CLEVELAND — This one never felt close, even when it was. What does feel close now is this series.
Even after their wild Game 2 win at Oracle Arena, it still felt like the Cavaliers were simply staying afloat against a better, and deeper, Warriors team. Without Kyrie Irving, LeBron James would simply have to do too much by himself for Cleveland to have a legitimate shot against Golden State.
Which is why The Cavs’ Game 3 win was so astonishing. A look at the box score makes the 96-91 score look like it was competitive, and Golden State did make it a game at the end. But it never felt like that, not before the Cavs blew it open in the third quarter, nor when the Warriors staged a comeback to cut a 17-point lead to one in the fourth quarter.
The Cavs have done in this series what the Warriors did throughout the regular season. They’ve been one step ahead of every adjustment the Warriors have made. They’ve controlled the pace and the flow, almost without exception. They’ve forced the Warriors to take tougher shots than usual, and they haven’t been falling.
“It’s so fun playing here,” said J.R. Smith. “It’s crazy. You get so much momentum playing here. I was telling Mike [Miller], we were sitting next to each other, I think the score was 5 to 10. I thought we were up 20 or something.”
That’s what it felt like all night. Every Warriors run had the Cavs ready with a counterpunch, mostly in the form of James, who once again did just enough to overcome the Warriors. Once again, he scored 40 points on a not-all-that-efficient 34 shots. It’s a role he’s resisted playing at other points in his career, and he isn’t thrilled about doing it now. But desperate times call for desperate measures.
“I’m not OK with it,” James said. “But I’m so outside the box right now. I went seven straight season with improving my efficiency. But this is a different challenge. I’ve never played where two All-Stars were out. So it’s a different challenge for myself, and it’s outside the box, but it’s not too far. It’s not far for me to go grab. I’m just trying to do whatever it takes to help. I’m high-volume shooting, but it’s not like I’m going out there and I’m high-volume shooting and I’m not doing anything else.”
On the contrary, he’s doing everything, and it has this Cavs team, improbably, two wins away from their first championship in franchise history. For the first time in the series, that seems like a real possibility.

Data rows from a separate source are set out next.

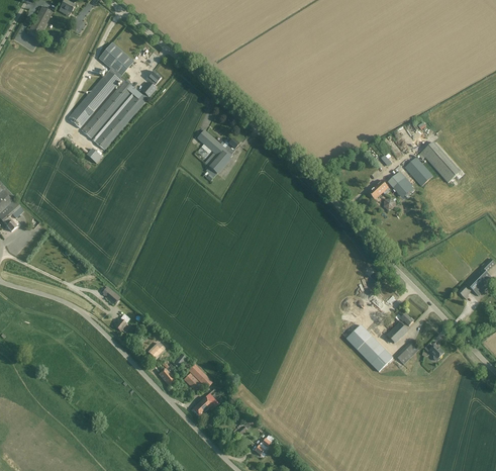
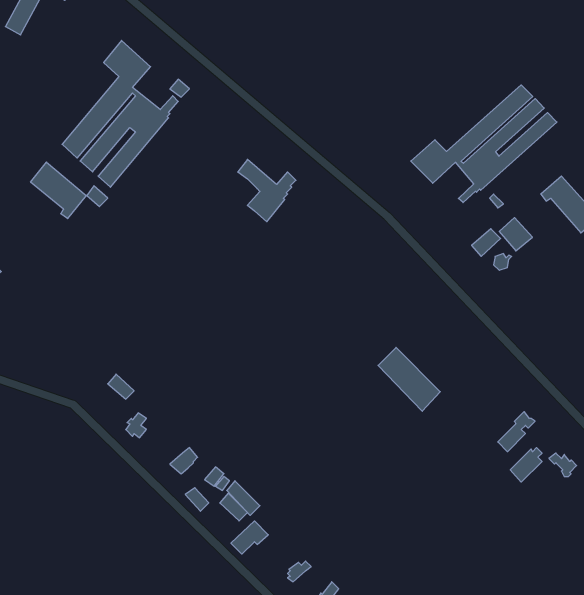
building: none -> [411,85,557,203]
building: none -> [31,162,86,219]
building: [404,157,432,186] -> none
building: [346,325,392,372] -> [378,347,440,411]

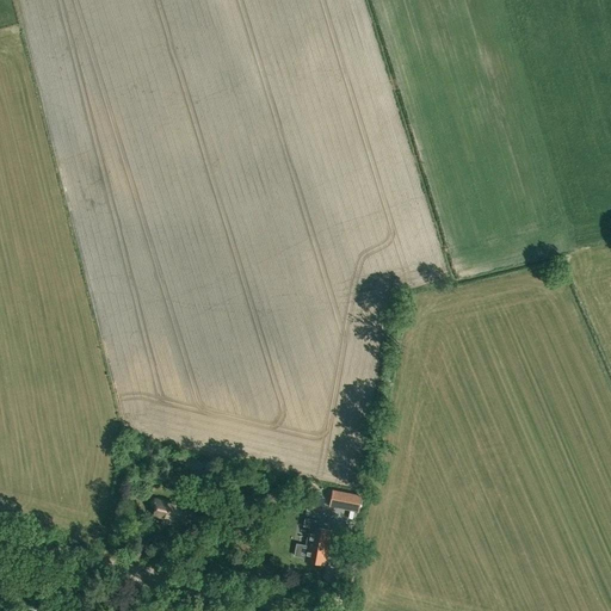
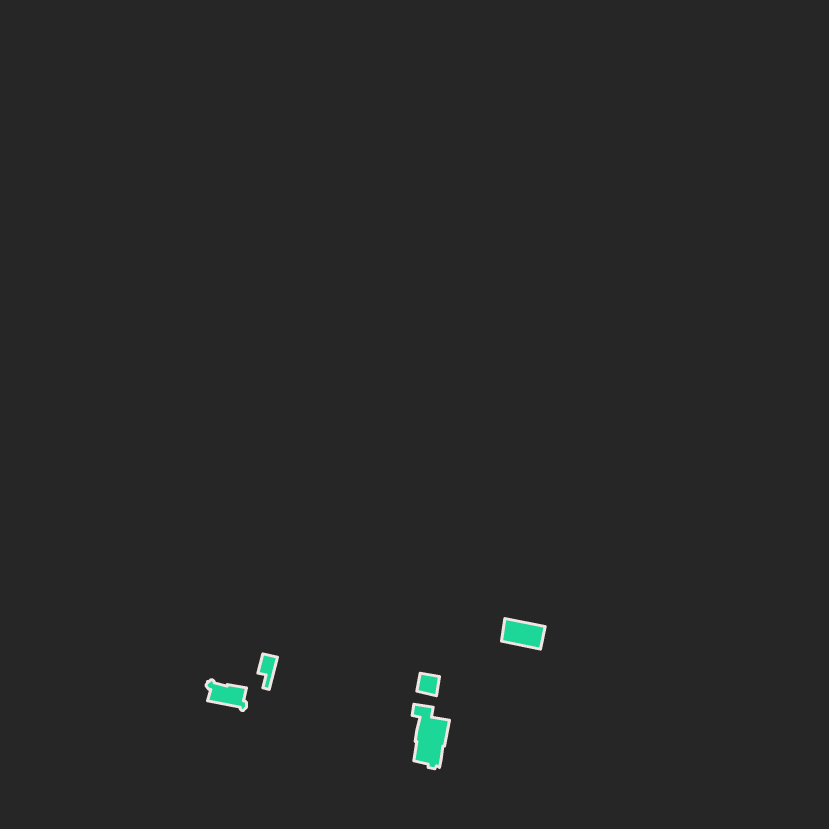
building: [329,489,362,512] -> [501,618,545,649]

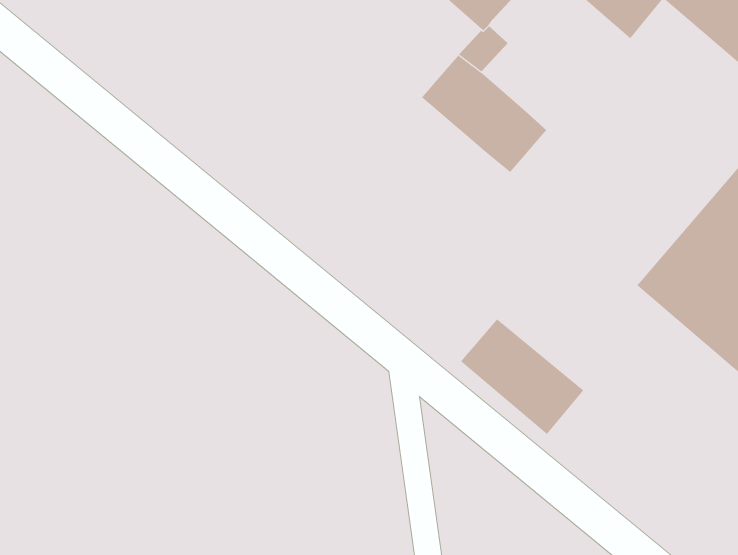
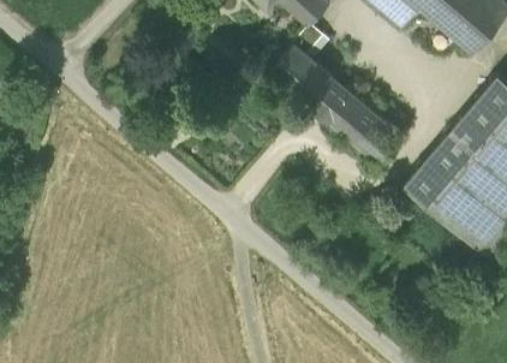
building: [460,319,584,435] -> [324,91,401,163]

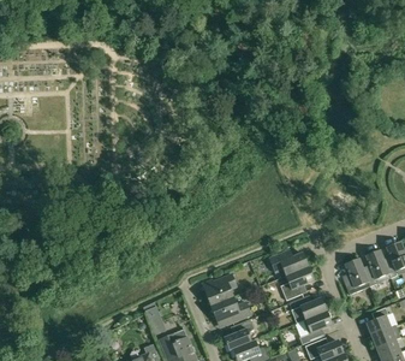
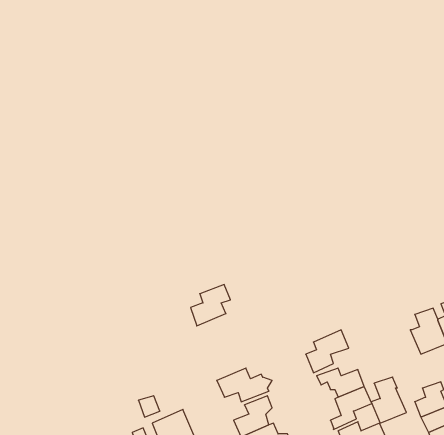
building: [269,250,308,276] -> none
building: [343,258,370,294] -> [371,377,406,423]
building: [206,273,237,306] -> [191,285,230,326]

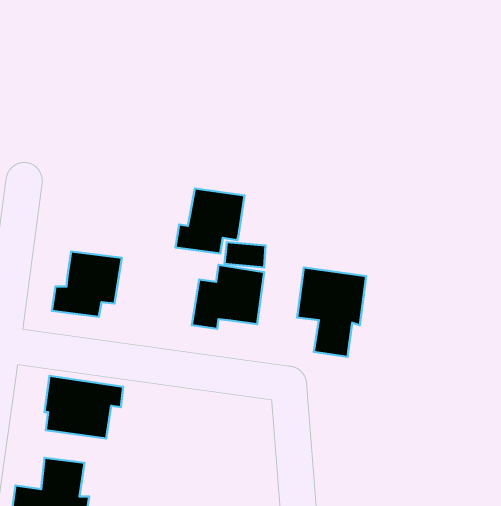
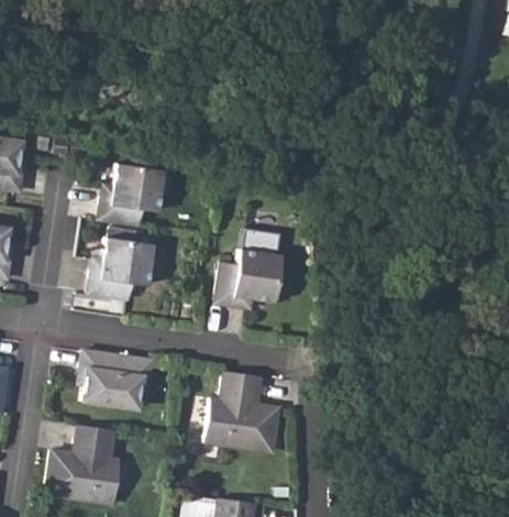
building: [176,188,244,254] -> [98,165,161,224]
building: [297,267,366,357] -> none
building: none -> [206,371,280,451]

“We’re playing against a great team, I think, who is very underrated,” said Warriors forward Andre Iguodala. “LeBron makes a lot of those guys good, but they’re a very good team. They’re just taking it to us right now.”
The Cavs didn’t just steal home-court advantage from the Warriors in a hectic final minute on Sunday. They’re now in control. They only have to split the next four games to take home the title. A fourth-quarter surge by the Warriors aside, all signs so far point to the Cavs doing what many thought was impossible.
“The pressure is like a 5.13,” Kerr said, laughing, when he was asked what the pressure is on his team, on a scale of 1-10. “We’re in the NBA Finals. There’s pressure for everybody. I was pleased with the way we responded when we got down, and I’m very confident we’ll play better in Game 4.”
Thursday won’t be do-or-die for the Warriors, but it won’t be far off.